Artful mental manoeuvres can change the future. Great Britain’s Hollie Webb was twenty-five years old and one of her team’s youngest players when she approached the goal to take the deciding penalty in the 2016 Olympics’ women’s hockey final. A single strike to win Britain’s first gold in this event, or lose it. Few actions lasting under a second have such weight upon them. Webb looked, swiped … smack! Smack again as the ball rang off the back of the goal. ‘I watched it go into the net and then I can’t remember anything else since then. We practise them so many times and I just tried to imagine I was training at Bisham Abbey. I knew what I was going to do against their keeper, so I just stared her in the eye.’
Betraying no fear, giving away no clue as to where she would aim, was important, but more so was that Webb reduced the time’s pressure, conceiving of the shot as simply the latest in a sweaty queue of such moments. Telling herself she was doing something ordinary allowed her to be extraordinary.

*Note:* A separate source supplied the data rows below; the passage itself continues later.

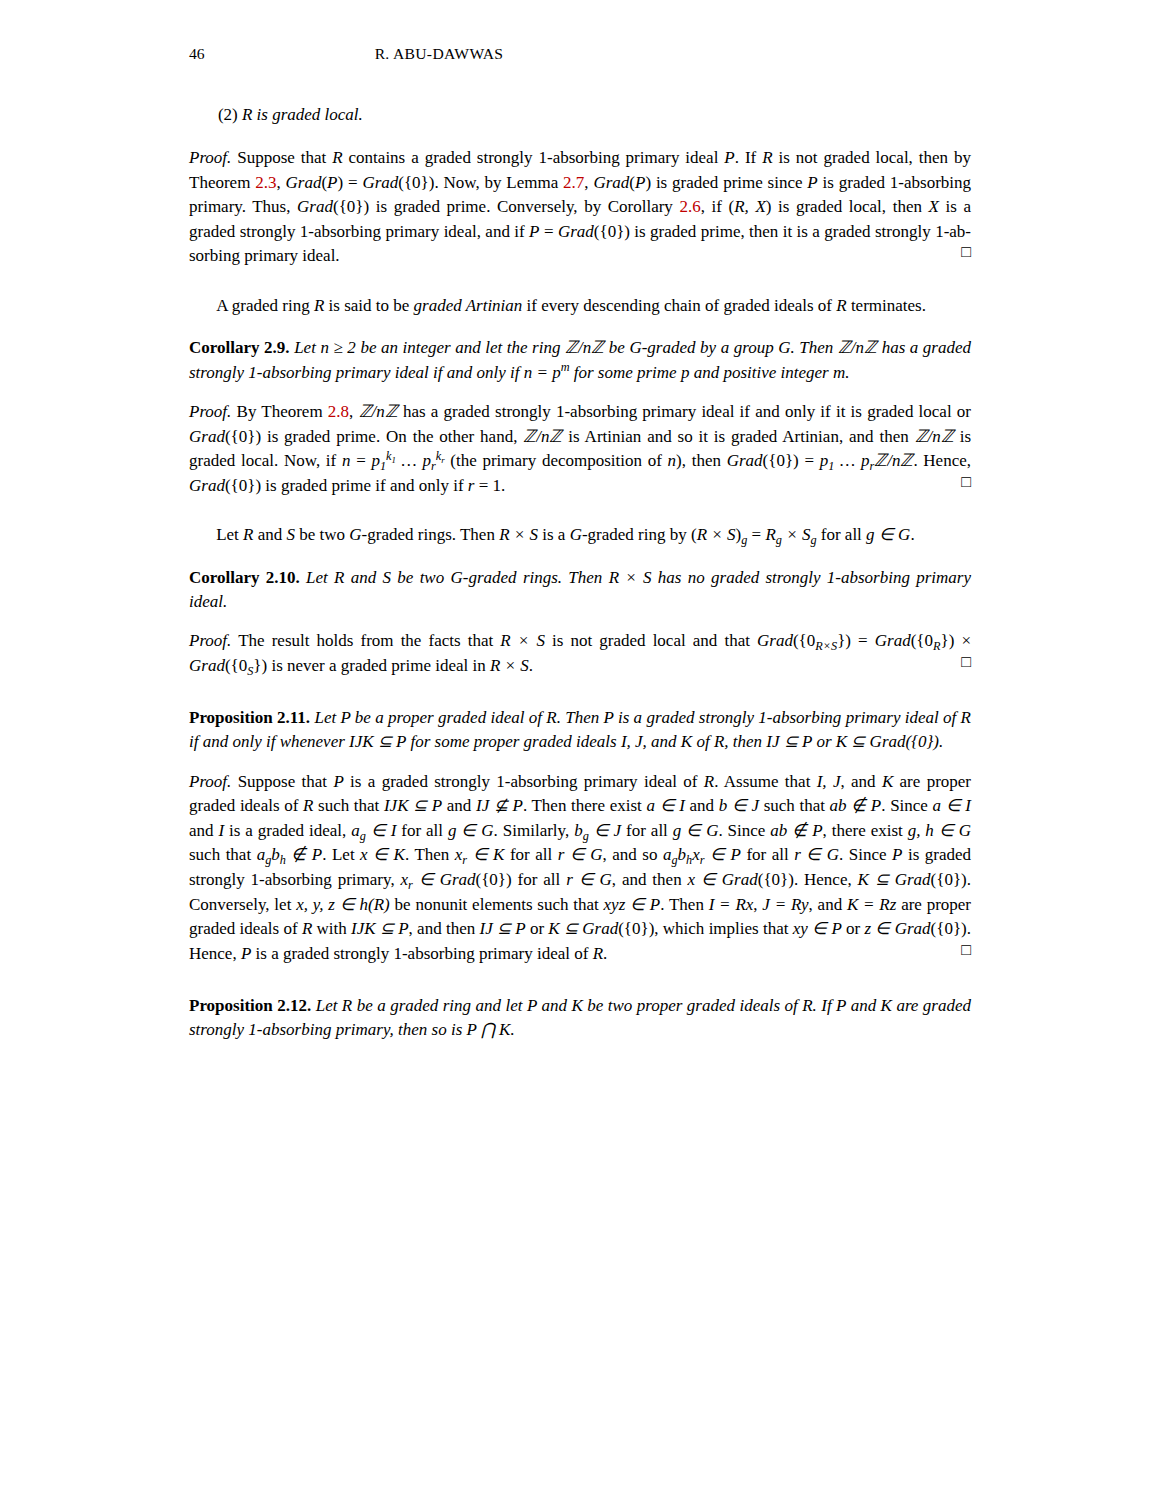46 R. ABU-DAWWAS
(2) R is graded local.
Proof. Suppose that R contains a graded strongly 1-absorbing primary ideal P. If R is not graded local, then by Theorem 2.3, Grad(P) = Grad({0}). Now, by Lemma 2.7, Grad(P) is graded prime since P is graded 1-absorbing primary. Thus, Grad({0}) is graded prime. Conversely, by Corollary 2.6, if (R, X) is graded local, then X is a graded strongly 1-absorbing primary ideal, and if P = Grad({0}) is graded prime, then it is a graded strongly 1-absorbing primary ideal.
A graded ring R is said to be graded Artinian if every descending chain of graded ideals of R terminates.
Corollary 2.9. Let n ≥ 2 be an integer and let the ring ℤ/nℤ be G-graded by a group G. Then ℤ/nℤ has a graded strongly 1-absorbing primary ideal if and only if n = pm for some prime p and positive integer m.
Proof. By Theorem 2.8, ℤ/nℤ has a graded strongly 1-absorbing primary ideal if and only if it is graded local or Grad({0}) is graded prime. On the other hand, ℤ/nℤ is Artinian and so it is graded Artinian, and then ℤ/nℤ is graded local. Now, if n = p1k1 … prkr (the primary decomposition of n), then Grad({0}) = p1 … prℤ/nℤ. Hence, Grad({0}) is graded prime if and only if r = 1.
Let R and S be two G-graded rings. Then R × S is a G-graded ring by (R × S)g = Rg × Sg for all g ∈ G.
Corollary 2.10. Let R and S be two G-graded rings. Then R × S has no graded strongly 1-absorbing primary ideal.
Proof. The result holds from the facts that R × S is not graded local and that Grad({0R×S}) = Grad({0R}) × Grad({0S}) is never a graded prime ideal in R × S.
Proposition 2.11. Let P be a proper graded ideal of R. Then P is a graded strongly 1-absorbing primary ideal of R if and only if whenever IJK ⊆ P for some proper graded ideals I, J, and K of R, then IJ ⊆ P or K ⊆ Grad({0}).
Proof. Suppose that P is a graded strongly 1-absorbing primary ideal of R. Assume that I, J, and K are proper graded ideals of R such that IJK ⊆ P and IJ ⊈ P. Then there exist a ∈ I and b ∈ J such that ab ∉ P. Since a ∈ I and I is a graded ideal, ag ∈ I for all g ∈ G. Similarly, bg ∈ J for all g ∈ G. Since ab ∉ P, there exist g, h ∈ G such that agbh ∉ P. Let x ∈ K. Then xr ∈ K for all r ∈ G, and so agbhxr ∈ P for all r ∈ G. Since P is graded strongly 1-absorbing primary, xr ∈ Grad({0}) for all r ∈ G, and then x ∈ Grad({0}). Hence, K ⊆ Grad({0}). Conversely, let x, y, z ∈ h(R) be nonunit elements such that xyz ∈ P. Then I = Rx, J = Ry, and K = Rz are proper graded ideals of R with IJK ⊆ P, and then IJ ⊆ P or K ⊆ Grad({0}), which implies that xy ∈ P or z ∈ Grad({0}). Hence, P is a graded strongly 1-absorbing primary ideal of R.
Proposition 2.12. Let R be a graded ring and let P and K be two proper graded ideals of R. If P and K are graded strongly 1-absorbing primary, then so is P ⋂ K.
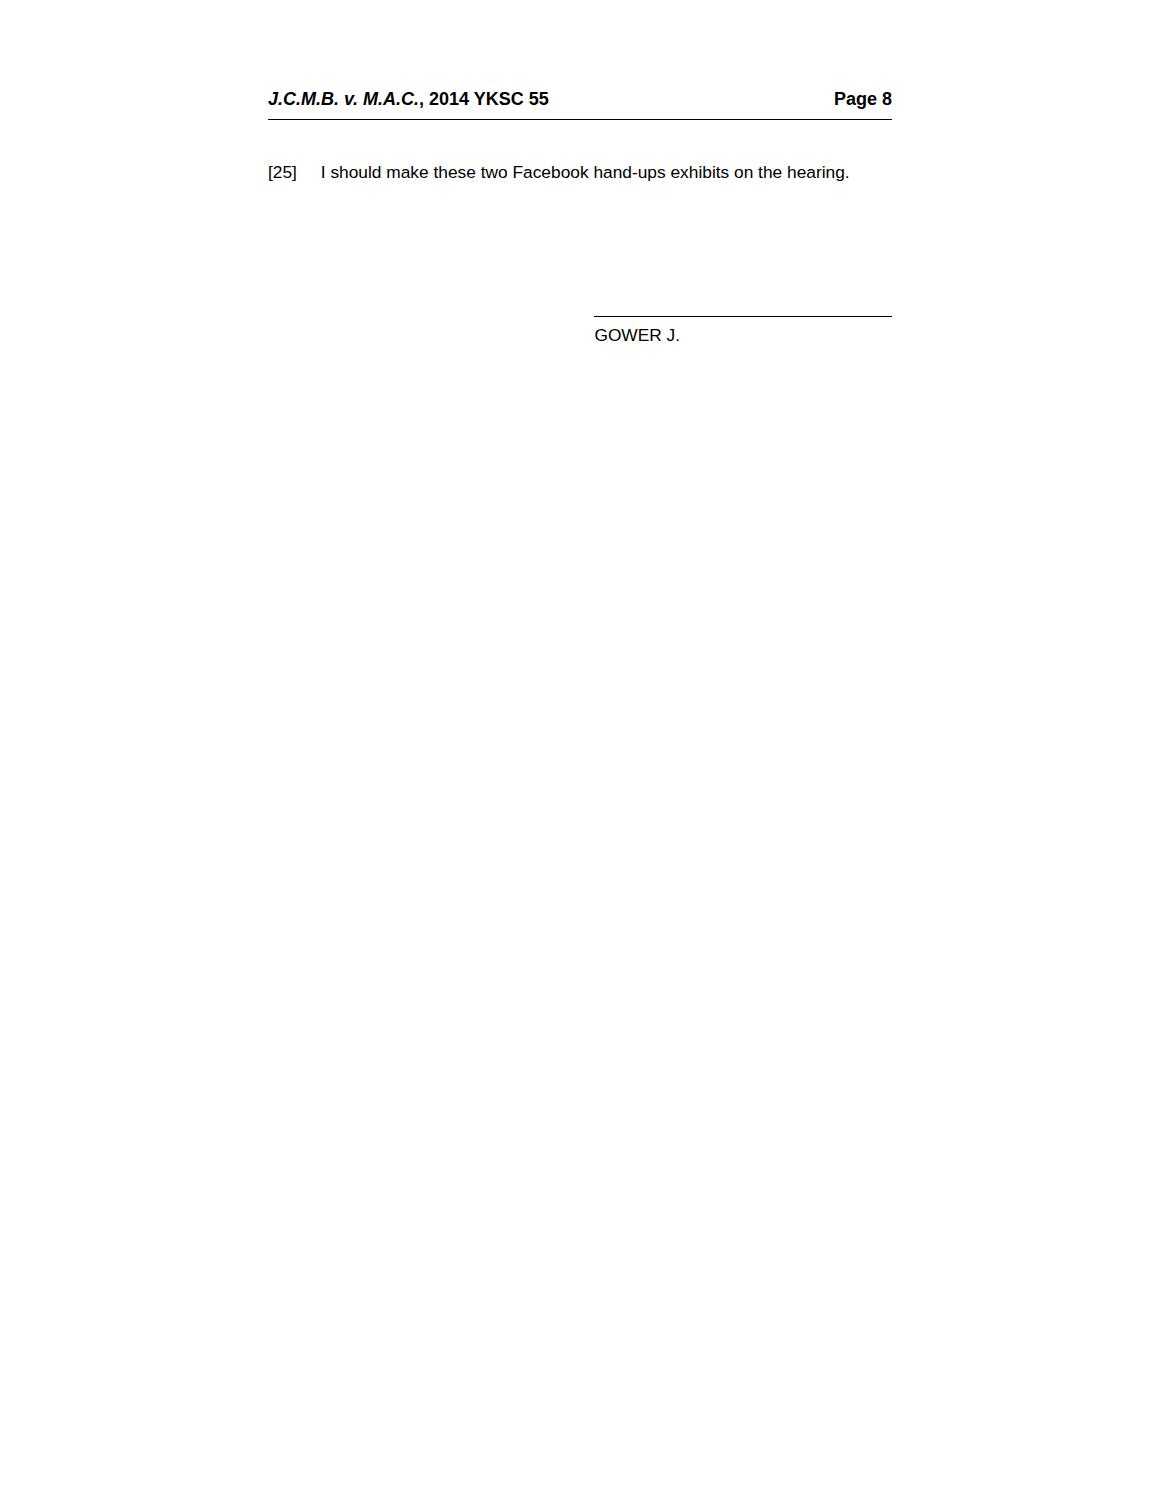J.C.M.B. v. M.A.C., 2014 YKSC 55 Page 8
[25] I should make these two Facebook hand-ups exhibits on the hearing.
GOWER J.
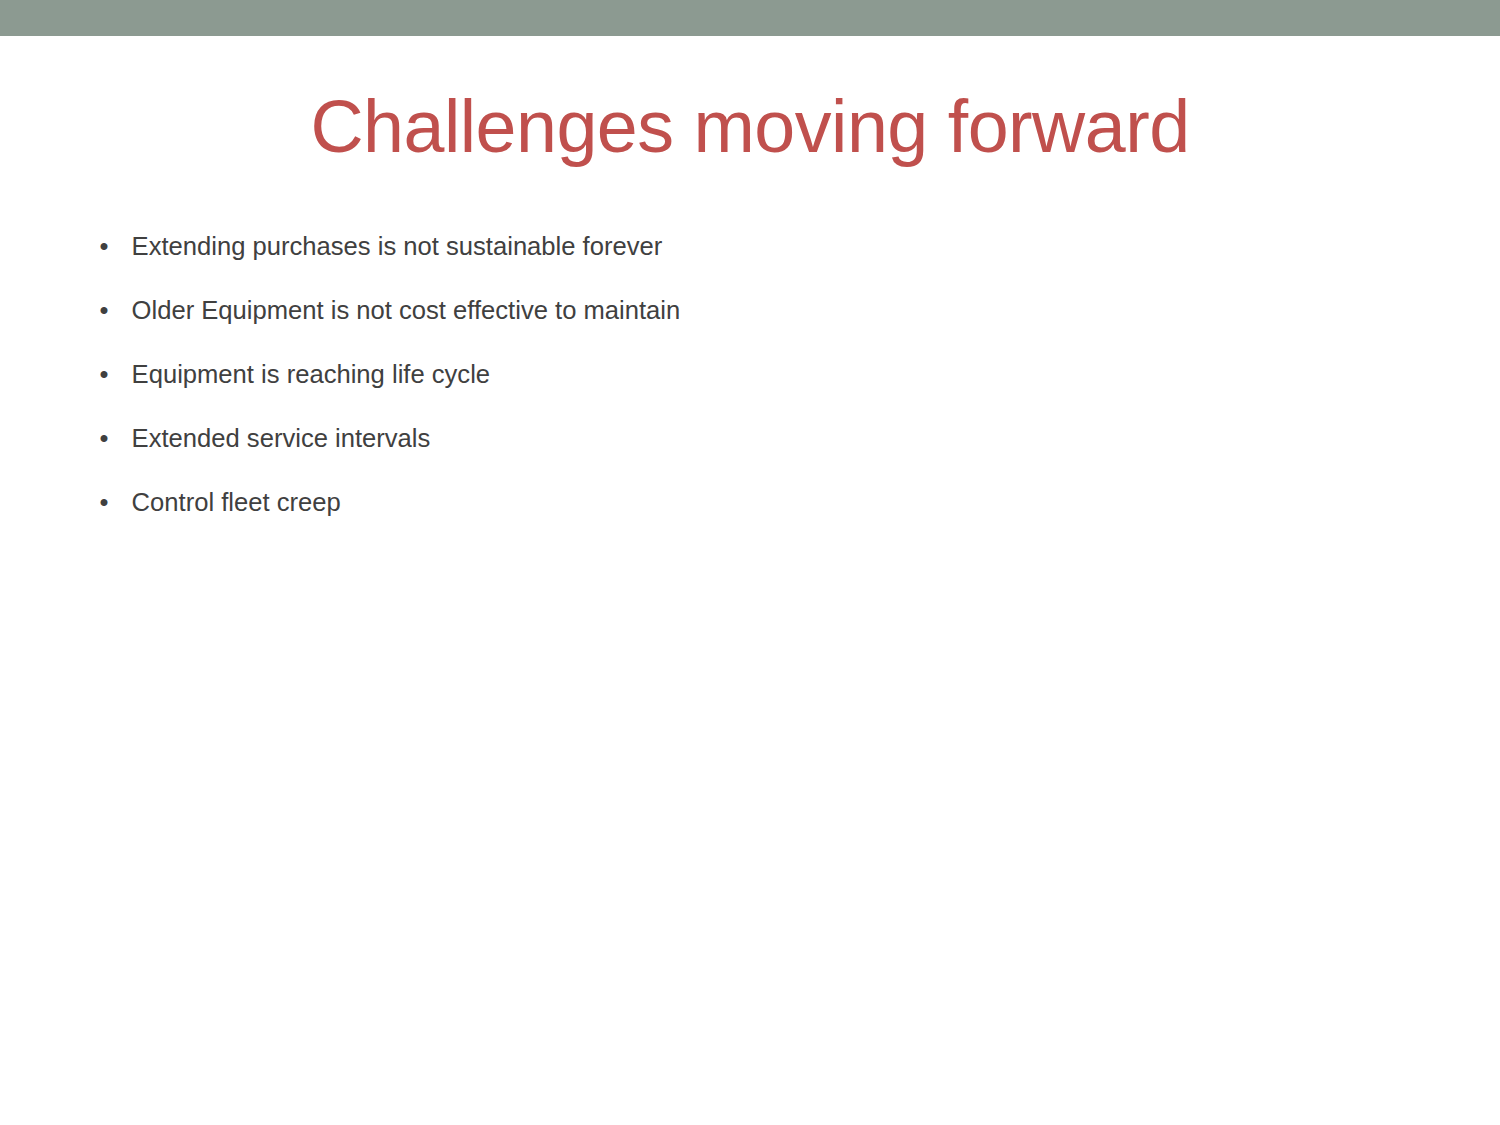Challenges moving forward
Extending purchases is not sustainable forever
Older Equipment is not cost effective to maintain
Equipment is reaching life cycle
Extended service intervals
Control fleet creep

If mental time travel offers a refuge from the present, it can also draw life from the past. David Alliance left school in Tehran at thirteen to toil in the Grand Bazaar, then landed in Manchester in 1950 with £14 and a dream of starting a business. He was to create the largest textile company in the West. As age dimmed him, he developed a technique to reinvigorate himself that might have been whispered by Montaigne’s ghost:
When I was exhausted after a long day of doing business, I would close my eyes and become a little boy again in Kashan: the sun beat down on the courtyard of our family house and the ground was too hot for my bare feet. I could smell the dry desert air and feel the warmth of the sun, a sensation so real that sometimes it brought sweat to my brow. My father and sisters were there, and there was love and laughter and security. When I opened my eyes, I would find myself back in an office in Manchester, but refreshed and full of energy, ready to get on with the task at hand. I did this even in board meetings and no one in the room ever guessed the journey I had just been on, or understood how I could recover my energies so rapidly … sometimes, when I cannot sleep, I take a virtual walk through the bazaar, past my father’s office and on through the cool alleyways, remembering happy times there. And then I’m relaxed again.